Please upload a video file from your computer.


Saving WhatsApp Video 2025-09-22 at 11.07.17.mp4 to WhatsApp Video 2025-09-22 at 11.07.17.mp4

User uploaded file 'WhatsApp Video 2025-09-22 at 11.07.17.mp4' (1403641 bytes)
Processing video: WhatsApp Video 2025-09-22 at 11.07.17.mp4


The attention mask is not set and cannot be inferred from input because pad token is same as eos token. As a consequence, you may observe unexpected behavior. Please pass your input's `attention_mask` to obtain reliable results.

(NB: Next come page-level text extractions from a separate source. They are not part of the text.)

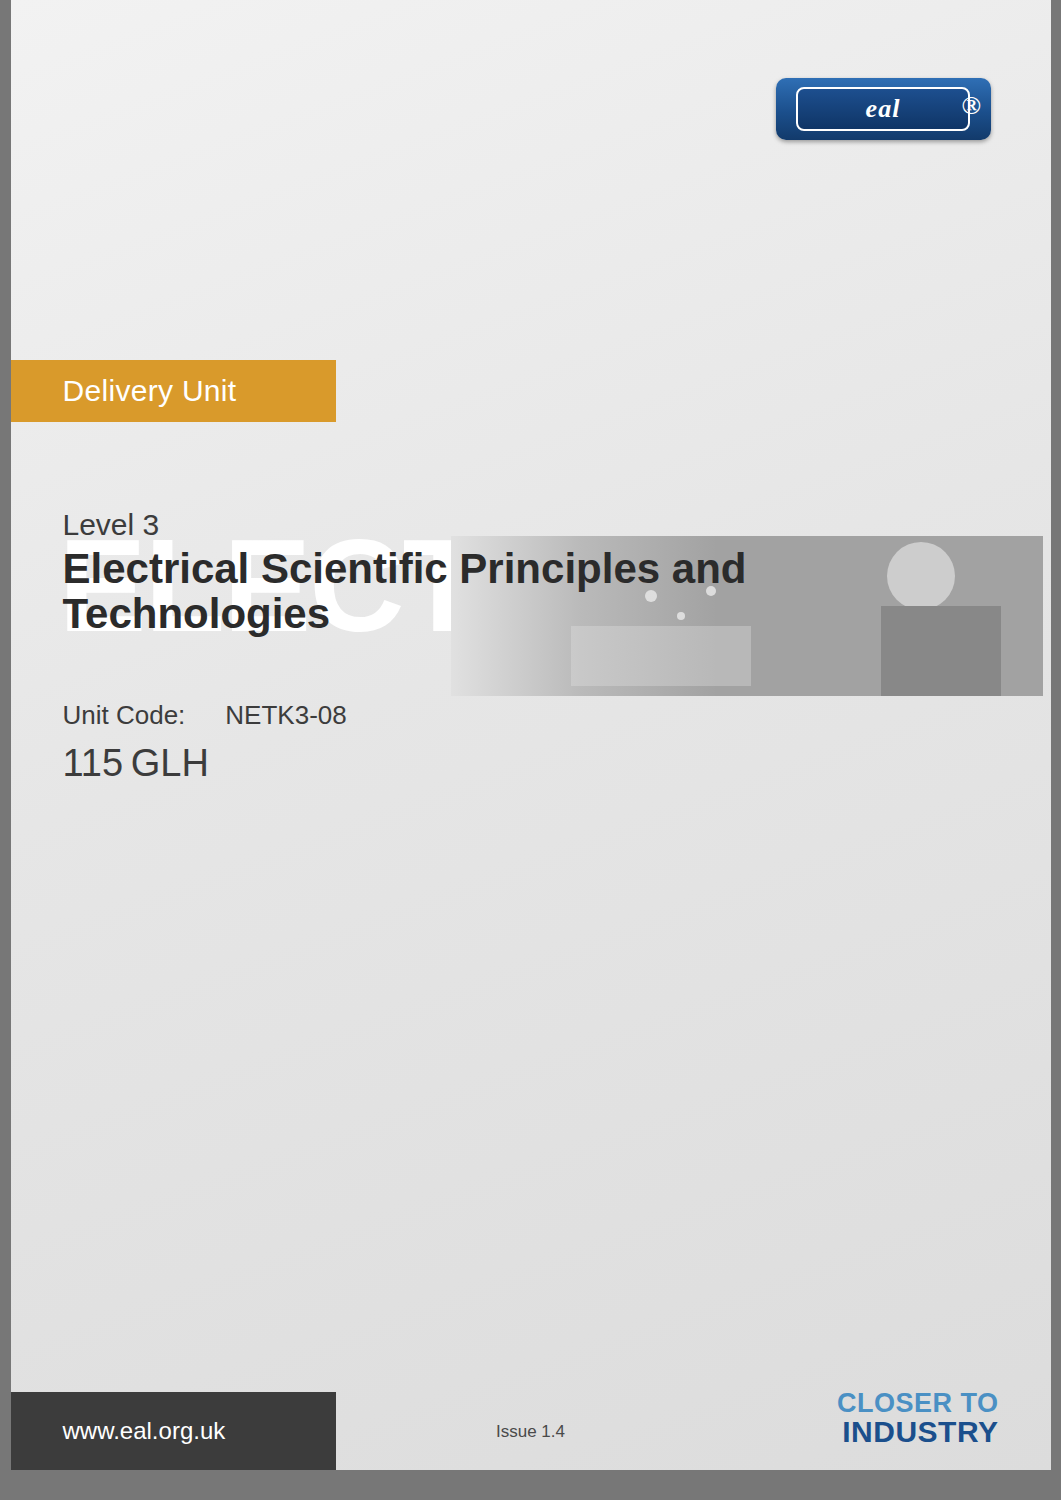eal®
Delivery Unit
ELECTRICAL
Level 3
Electrical Scientific Principles and Technologies
Unit Code:NETK3-08
115 GLH
www.eal.org.uk
Issue 1.4
CLOSER TO
INDUSTRY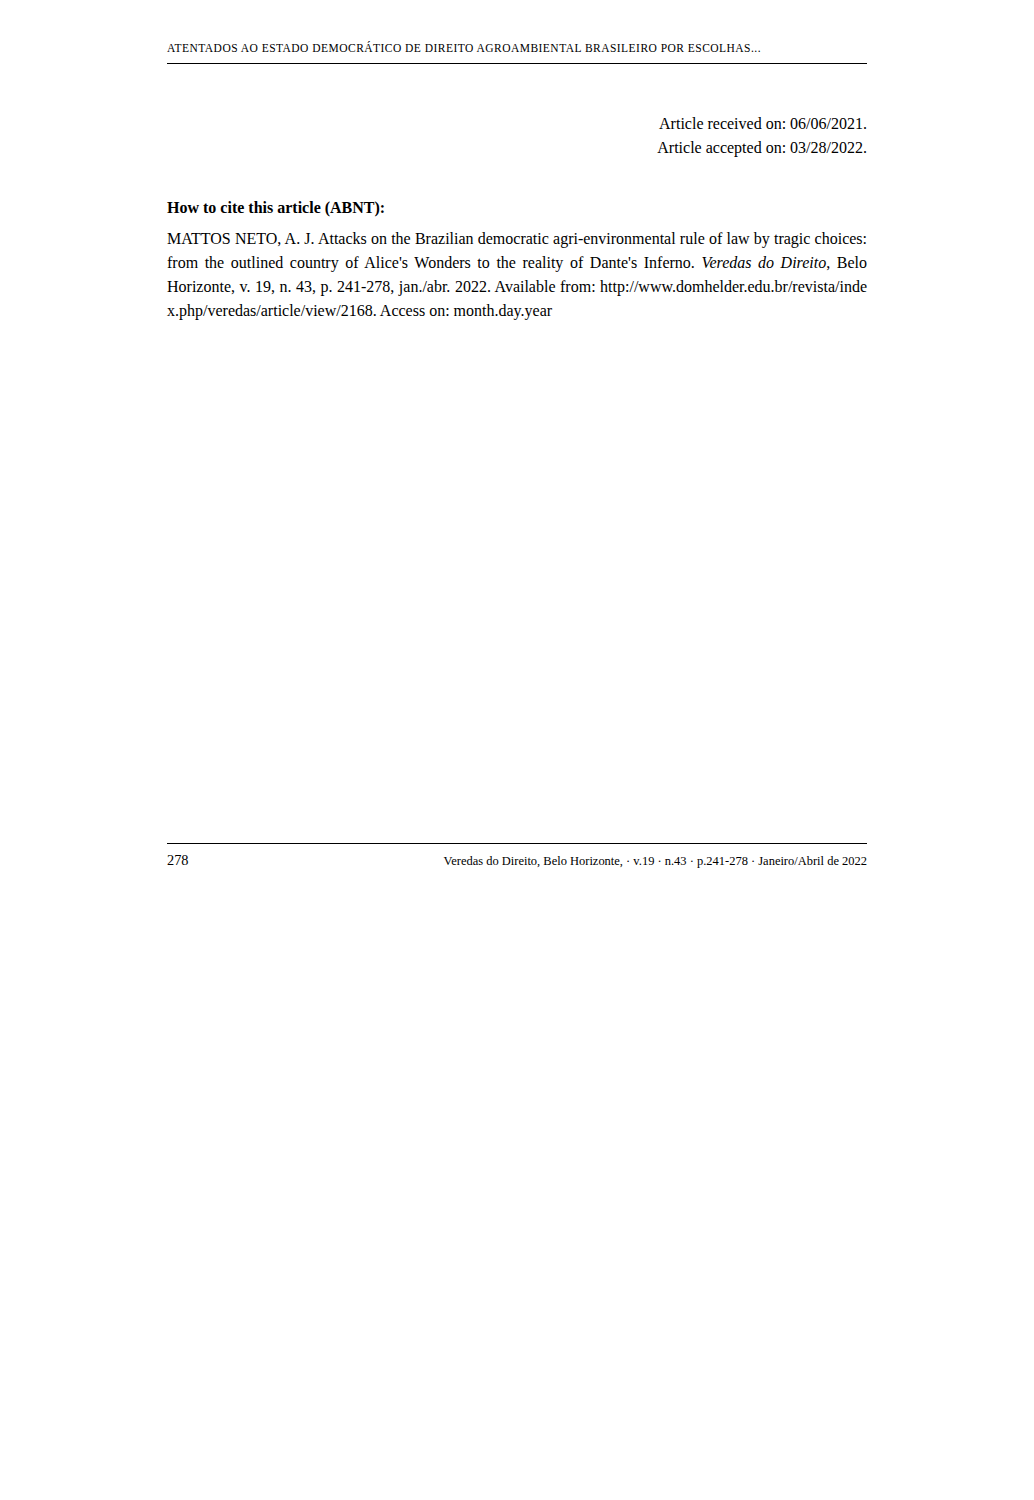Atentados ao Estado Democrático de Direito Agroambiental Brasileiro por Escolhas...
Article received on: 06/06/2021.
Article accepted on: 03/28/2022.
How to cite this article (ABNT):
MATTOS NETO, A. J. Attacks on the Brazilian democratic agri-environmental rule of law by tragic choices: from the outlined country of Alice's Wonders to the reality of Dante's Inferno. Veredas do Direito, Belo Horizonte, v. 19, n. 43, p. 241-278, jan./abr. 2022. Available from: http://www.domhelder.edu.br/revista/index.php/veredas/article/view/2168. Access on: month.day.year
278 Veredas do Direito, Belo Horizonte, · v.19 · n.43 · p.241-278 · Janeiro/Abril de 2022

Extracting frame at index 93 (middle frame)...
Generating caption for the key frame...


We strongly recommend passing in an `attention_mask` since your input_ids may be padded. See https://huggingface.co/docs/transformers/troubleshooting#incorrect-output-when-padding-tokens-arent-masked.


Generated Caption: 'a large group of people standing around a fire'
Cleaned up video file: WhatsApp Video 2025-09-22 at 11.07.17.mp4

          VIDEO CAPTIONING RESULT          
-----------------------------------------------
 ONE-LINER CAPTION: A large group of people standing around a fire

Step 4 Complete: Bot execution finished.